• CONSIGNE: Recopiez intégralement, sans rien changer, l'article sur Piranhas et les ouvrages de Roberto Saviano.

Piranhas : comment les ouvrages de Roberto Saviano ont révolutionné le film de mafia ?

Simon Riaux | 28 mai 2019 - MAJ : 28/05/2019 14:46
Simon Riaux | 28 mai 2019 - MAJ : 28/05/2019 14:46

Transposé au cinéma et en série, le livre Gomorra de Roberto Saviano a bouleversé la représentation de la criminalité organisée. Le 5 juin, Piranhas sera sur les écrans. Cette adaptation de son dernier ouvrage enfonce le clou et achève de révolutionner notre vision de la mafia. Retour sur la fin d’un mythe.

 

 

NO PARRAIN NO CRY

Dès son titre, le chef d’œuvre de Francis Ford Coppola annonçait la couleur. Le Parrain est un récit de pouvoir, la lutte pour la domination, au sommet d’une Olympe noir. Bien sûr il y est question du crime italo-américain, et la mafia italienne n’y est jamais qu’une toile de fond, mais c’est bien de cette œuvre matricielle que proviennent l’essentiel des représentations populaires, qui ont perduré jusqu’à nos jours.

Entrées de la collection
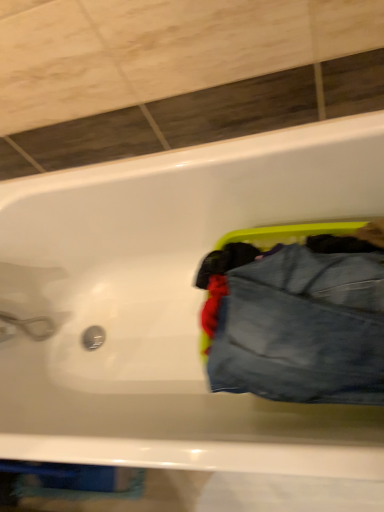
Question: Should I look upward or downward to see denim at right?

Choices:
 (A) up
 (B) down

Answer: (B)

Question: Is white glossy bathtub at upper center positioned beyond the bounds of denim at right?

Choices:
 (A) yes
 (B) no

Answer: (A)

Question: Is denim at right at the back of white glossy bathtub at upper center?

Choices:
 (A) no
 (B) yes

Answer: (B)

Question: Can you see white glossy bathtub at upper center touching denim at right?

Choices:
 (A) no
 (B) yes

Answer: (A)

Question: Are white glossy bathtub at upper center and denim at right far apart?

Choices:
 (A) yes
 (B) no

Answer: (B)

Question: Considering the relative sizes of white glossy bathtub at upper center and denim at right in the image provided, is white glossy bathtub at upper center shorter than denim at right?

Choices:
 (A) yes
 (B) no

Answer: (B)

Question: From a real-world perspective, is white glossy bathtub at upper center on denim at right?

Choices:
 (A) yes
 (B) no

Answer: (B)

Question: Can you confirm if denim at right is positioned to the right of white glossy bathtub at upper center?

Choices:
 (A) no
 (B) yes

Answer: (B)

Question: Is white glossy bathtub at upper center at the back of denim at right?

Choices:
 (A) yes
 (B) no

Answer: (A)

Question: Is denim at right surrounding white glossy bathtub at upper center?

Choices:
 (A) no
 (B) yes

Answer: (A)

Question: Considering the relative sizes of denim at right and white glossy bathtub at upper center in the image provided, is denim at right taller than white glossy bathtub at upper center?

Choices:
 (A) no
 (B) yes

Answer: (A)

Question: Does denim at right have a larger size compared to white glossy bathtub at upper center?

Choices:
 (A) no
 (B) yes

Answer: (A)

Question: From a real-world perspective, is denim at right located beneath white glossy bathtub at upper center?

Choices:
 (A) yes
 (B) no

Answer: (B)

Question: Based on their positions, is denim at right located to the left or right of white glossy bathtub at upper center?

Choices:
 (A) left
 (B) right

Answer: (B)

• EXERCICE CORRIGÉ:
Piranhas : comment les ouvrages de Roberto Saviano ont révolutionné le film de mafia ?

Simon Riaux | 28 mai 2019 - MAJ : 28/05/2019 14:46
Simon Riaux | 28 mai 2019 - MAJ : 28/05/2019 14:46

Transposé au cinéma et en série, le livre Gomorra de Roberto Saviano a bouleversé la représentation de la criminalité organisée. Le 5 juin, Piranhas sera sur les écrans. Cette adaptation de son dernier ouvrage enfonce le clou et achève de révolutionner notre vision de la mafia. Retour sur la fin d’un mythe.

 

 

NO PARRAIN NO CRY

Dès son titre, le chef d’œuvre de Francis Ford Coppola annonçait la couleur. Le Parrain est un récit de pouvoir, la lutte pour la domination, au sommet d’une Olympe noir. Bien sûr il y est question du crime italo-américain, et la mafia italienne n’y est jamais qu’une toile de fond, mais c’est bien de cette œuvre matricielle que proviennent l’essentiel des représentations populaires, qui ont perduré jusqu’à nos jours.